DIRECTIONS:
Write out the passage of the antimicrobial resistance text starting with "UK clinical specialty" and going on through "analysis was performed.", word for word.

PAGE TEXT:
Antimicrobial resistance (AMR) is a global political and patient safety issue. With ongoing strategic interventions to improve the shape of UK postgraduate clinical training, ensuring that all clinicians have appropriate knowledge and practical skills in the area of AMR is essential. To assess this, a cross-sectional analysis was undertaken of the coverage and quality of antimicrobial stewardship (AMS)/AMR within UK postgraduate clinical training curricula.

Methods

UK clinical specialty training curricula were identified. Topics and individual learning points relating to AMS or AMR were extracted for each specialty. Learning points were quality assessed against the expected level of clinical competence. Inter-specialty analysis was performed.

Results

Overall 37 specialties were assessed, equating to 2318 topics and 42 527 learning points. Of these, 8/2318 (0.3%) topics and 184/42 527 (0.4%) learning points were related to AMS/AMR. Infectious diseases represented all eight topics and 43/184 (23%) of the learning points. In contrast, primary care, which is responsible for the highest proportion of antimicrobial usage, had no topics and only 2/1368 (0.15%) of the AMS/AMR learning points. This paucity of representation was reflected across most of the remaining specialties. On quality assessment, the majority of learning points (111/184; 60%) required knowledge only, with no demonstration of behaviour in clinical practice required.

Conclusions

Coverage of AMS/AMR is poor across the majority of UK postgraduate clinical training curricula, with little depth of learning required. Given the threat of AMR, and evolving changes in clinical training pathways, we call for cross-specialty action to address this current lack of engagement.

RECORDED INFORMATION:
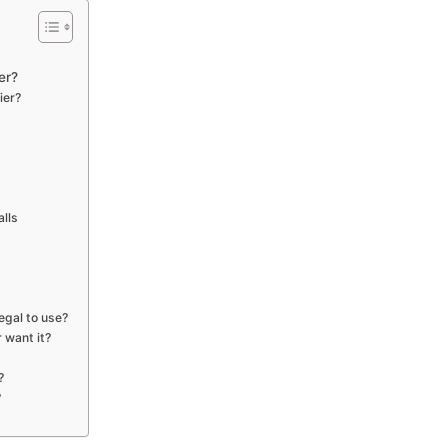
er?
ier?
alls
egal to use?
r want it?
?
?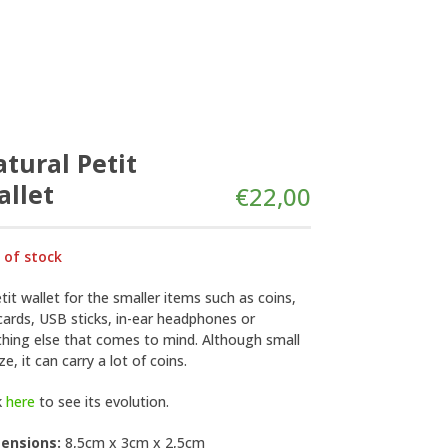
tural Petit
llet
€
22,00
 of stock
tit wallet for the smaller items such as coins,
ards, USB sticks, in-ear headphones or
thing else that comes to mind. Although small
ize, it can carry a lot of coins.
k
here
to see its evolution.
ensions:
8,5cm x 3cm x 2,5cm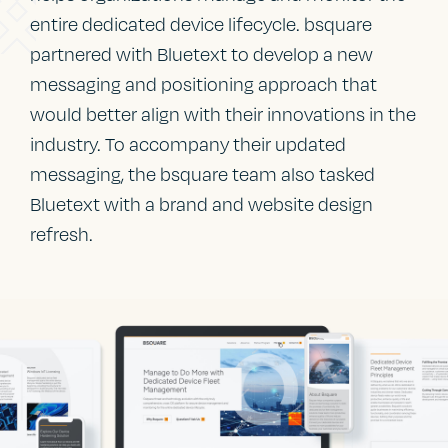
entire dedicated device lifecycle. bsquare
partnered with Bluetext to develop a new
messaging and positioning approach that
would better align with their innovations in the
industry. To accompany their updated
messaging, the bsquare team also tasked
Bluetext with a brand and website design
refresh.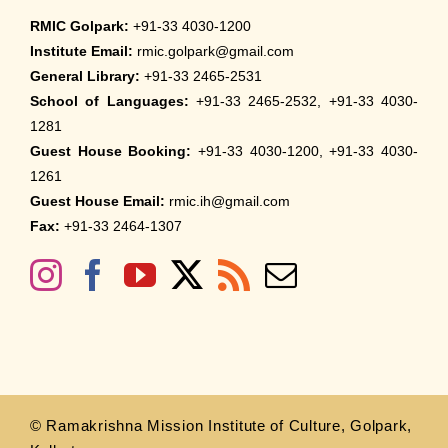
RMIC Golpark:
+91-33 4030-1200
Institute Email:
rmic.golpark@gmail.com
General Library:
+91-33 2465-2531
School of Languages:
+91-33 2465-2532, +91-33 4030-
1281
Guest House Booking:
+91-33 4030-1200, +91-33 4030-
1261
Guest House Email:
rmic.ih@gmail.com
Fax:
+91-33 2464-1307
© Ramakrishna Mission Institute of Culture, Golpark,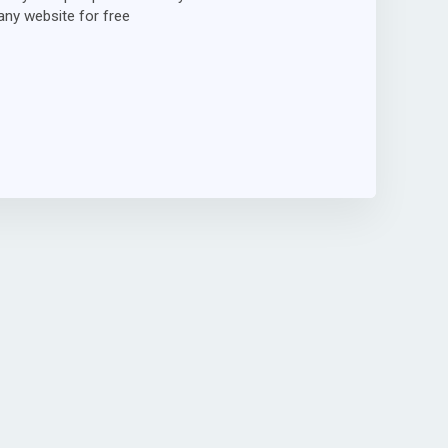
ny website for free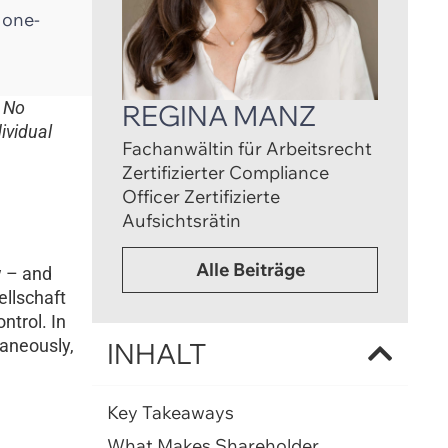
e one-
. No
REGINA MANZ
ividual
Fachanwältin für Arbeitsrecht
Zertifizierter Compliance
Officer Zertifizierte
Aufsichtsrätin
Alle Beiträge
w – and
llschaft
ntrol. In
taneously,
INHALT
Key Takeaways
What Makes Shareholder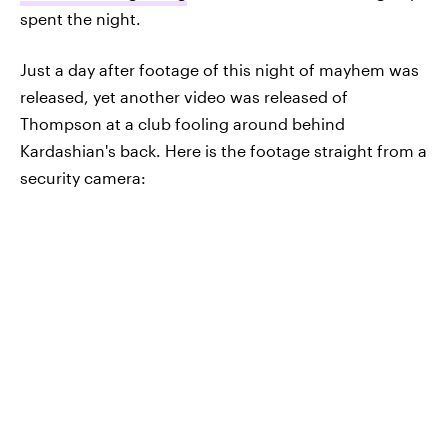
spent the night.
Just a day after footage of this night of mayhem was
released, yet another video was released of
Thompson at a club fooling around behind
Kardashian's back. Here is the footage straight from a
security camera: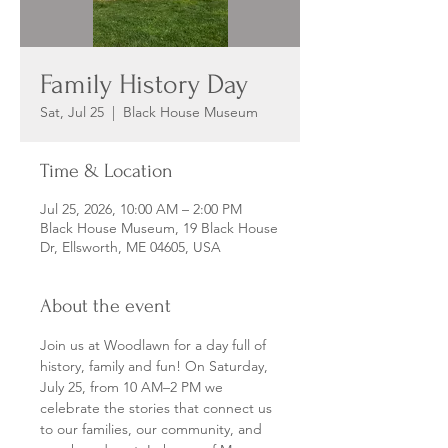
Family History Day
Sat, Jul 25
  |  
Black House Museum
Time & Location
Jul 25, 2026, 10:00 AM – 2:00 PM
Black House Museum, 19 Black House
Dr, Ellsworth, ME 04605, USA
About the event
Join us at Woodlawn for a day full of 
history, family and fun! On Saturday, 
July 25, from 10 AM–2 PM we 
celebrate the stories that connect us 
to our families, our community, and 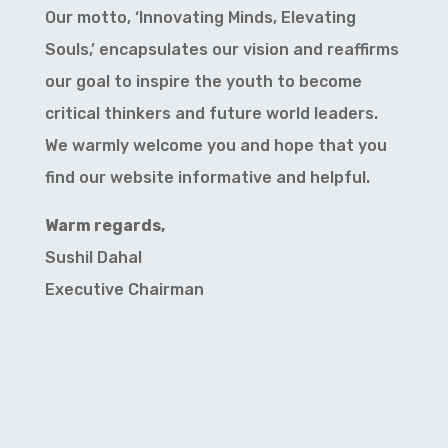
Our motto, ‘Innovating Minds, Elevating
Souls,’ encapsulates our vision and reaffirms
our goal to inspire the youth to become
critical thinkers and future world leaders.
We warmly welcome you and hope that you
find our website informative and helpful.
Warm regards,
Sushil Dahal
Executive Chairman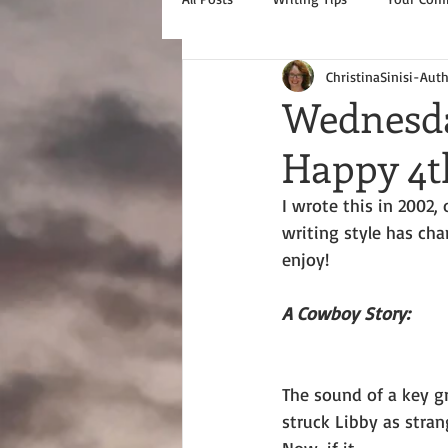
ChristinaSinisi-Aut
Wednesda
Happy 4th
I wrote this in 2002
writing style has chan
enjoy!
A Cowboy Story:  
The sound of a key gr
struck Libby as strang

FINISHED EXERCISE:
UK clinical specialty training curricula were identified. Topics and individual learning points relating to AMS or AMR were extracted for each specialty. Learning points were quality assessed against the expected level of clinical competence. Inter-specialty analysis was performed.